The implications are broader than just gay marriage. Jonah Goldberg recently wrote about the general absurdness of the extreme positions being advanced by the left and where he sees it taking the nation as a whole. He writes:
When I was growing up (“How’s that going? Seems like you’ve got a ways to go…” — The Couch), it seemed like lots of people talked about post-modernism, critical-race theory and all that junk. Today, it seems like no one talks about it, but everyone lives it — or is being forced to live with it.

I’ll always remember that line from Wendy Doniger when McCain picked Sarah Palin for veep: “Her greatest hypocrisy is in her pretense that she is a woman.”

Whatever criticisms you might have for Palin, there was a time when the one thing everyone could agree on is that she’s, you know, a woman. But now we live in an age where we must say Bruce Jenner is a woman, but only Right-wing cranks like me bother to complain that a professor at the University of Chicago could write that Sarah Palin isn’t one.

* * *

My real fear isn’t that the left will win. I still have some faith that the American people, including large portions of the Democratic base, don’t actually buy all of this nonsense, or at the very least it’s reasonable to assume they won’t continue to buy it for long. Why? Because it’s exhausting. ...

No my real fear is that the center will not hold. I’ve discussed this a bit when it comes to the debate over Islam. I don’t like the practice of insulting Muslims — or anybody — just to prove a point. But what I like even less is the suggestion that Muslim fanatics have the assassin’s veto over what we can say or do. So I am forced to choose sides, and when forced, I will stand with the insulters over the beheaders. But that is not an ideal scenario.
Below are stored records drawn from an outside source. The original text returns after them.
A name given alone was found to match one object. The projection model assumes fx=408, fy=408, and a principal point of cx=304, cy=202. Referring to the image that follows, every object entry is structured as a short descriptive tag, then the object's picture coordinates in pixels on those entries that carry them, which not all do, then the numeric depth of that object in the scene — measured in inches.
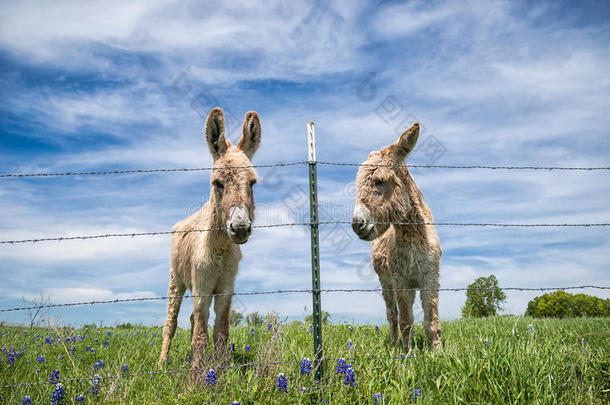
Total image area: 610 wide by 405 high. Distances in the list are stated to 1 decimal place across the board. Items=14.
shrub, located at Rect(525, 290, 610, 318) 1081.8
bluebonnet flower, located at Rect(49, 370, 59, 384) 167.9
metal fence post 139.9
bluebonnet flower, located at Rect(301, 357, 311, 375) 138.2
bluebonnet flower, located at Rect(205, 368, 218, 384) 140.6
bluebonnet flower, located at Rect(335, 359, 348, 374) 142.3
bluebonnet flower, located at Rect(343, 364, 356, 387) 132.5
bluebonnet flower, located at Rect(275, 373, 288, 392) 130.4
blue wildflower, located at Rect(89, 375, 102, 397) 146.7
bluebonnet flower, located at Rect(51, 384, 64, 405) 143.0
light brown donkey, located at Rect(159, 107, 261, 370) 172.2
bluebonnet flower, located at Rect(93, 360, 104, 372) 187.7
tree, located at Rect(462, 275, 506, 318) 746.2
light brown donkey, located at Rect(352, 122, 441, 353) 193.0
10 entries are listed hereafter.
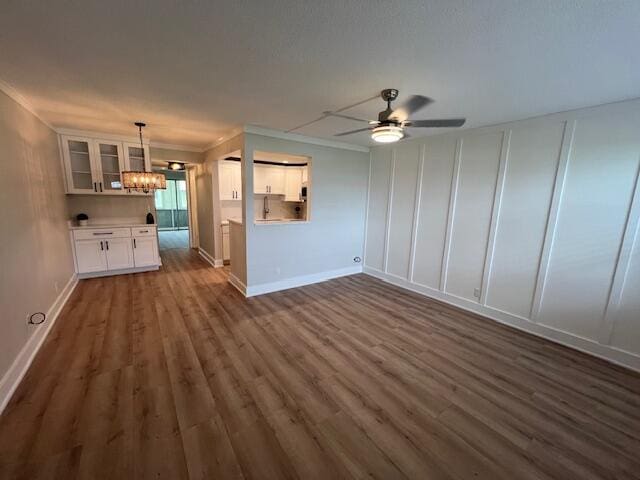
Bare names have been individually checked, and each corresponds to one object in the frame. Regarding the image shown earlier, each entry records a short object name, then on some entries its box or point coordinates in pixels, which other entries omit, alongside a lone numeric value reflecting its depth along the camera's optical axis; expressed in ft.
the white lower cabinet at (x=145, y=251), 16.12
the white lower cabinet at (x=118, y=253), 15.31
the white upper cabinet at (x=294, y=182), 21.02
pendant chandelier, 13.03
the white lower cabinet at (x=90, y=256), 14.53
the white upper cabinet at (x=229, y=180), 18.84
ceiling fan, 7.42
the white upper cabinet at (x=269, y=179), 20.01
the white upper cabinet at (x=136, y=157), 15.46
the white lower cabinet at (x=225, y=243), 18.35
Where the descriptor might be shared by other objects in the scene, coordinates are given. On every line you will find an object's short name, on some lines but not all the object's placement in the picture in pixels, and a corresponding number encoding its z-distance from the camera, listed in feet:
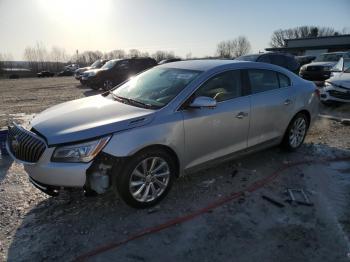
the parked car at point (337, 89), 31.00
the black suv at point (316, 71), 55.52
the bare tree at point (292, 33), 306.02
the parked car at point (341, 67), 34.55
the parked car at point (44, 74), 148.35
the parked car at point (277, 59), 42.62
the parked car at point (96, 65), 81.30
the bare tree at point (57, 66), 245.65
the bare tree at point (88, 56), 339.69
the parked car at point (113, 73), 56.49
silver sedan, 11.43
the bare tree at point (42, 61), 258.12
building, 190.27
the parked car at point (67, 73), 145.89
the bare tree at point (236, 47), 310.65
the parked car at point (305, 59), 91.65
That is the Leninist thinking of “the worse, the better.”

So what I fear is something similar in our own society; that the left gets what it’s been asking for: Total Identity Politics Armageddon. Everyone to your tribe, literal or figurative.

Spending as much time as I do on the internet, it’s easy to think this world has already arrived. It’s basically how political twitter operates. But what I fear is that it spills over into real life, like when characters from The Matrix walk among us.

The Left’s identity-politics game is a bit like the welfare states of Europe, which exist solely by living off borrowed capital and unrequited generosity. Europeans can only have their lavish entitlements because they benefit from our military might and our technological innovation. Left to their own devices, they’d have to live quite differently.

Similarly, identity politics is fueled by generous subsidies from higher education, foundations, and other institutions designed to transfer resources to the Griping Industry. But if you spend enough time teaching people to think that way, guess what? They’ll think that way.
 Looking more broadly, the Court's decision is yet another propaganda victory for Muslim terrorists. They can point to it and proclaim that it is just more evidence of how wicked the West has become and that it must be destroyed. For instance, following the Tunisian massacre, ISIS claimed the massacre was an "attack upon the nests of fornication, vice and disbelief in God."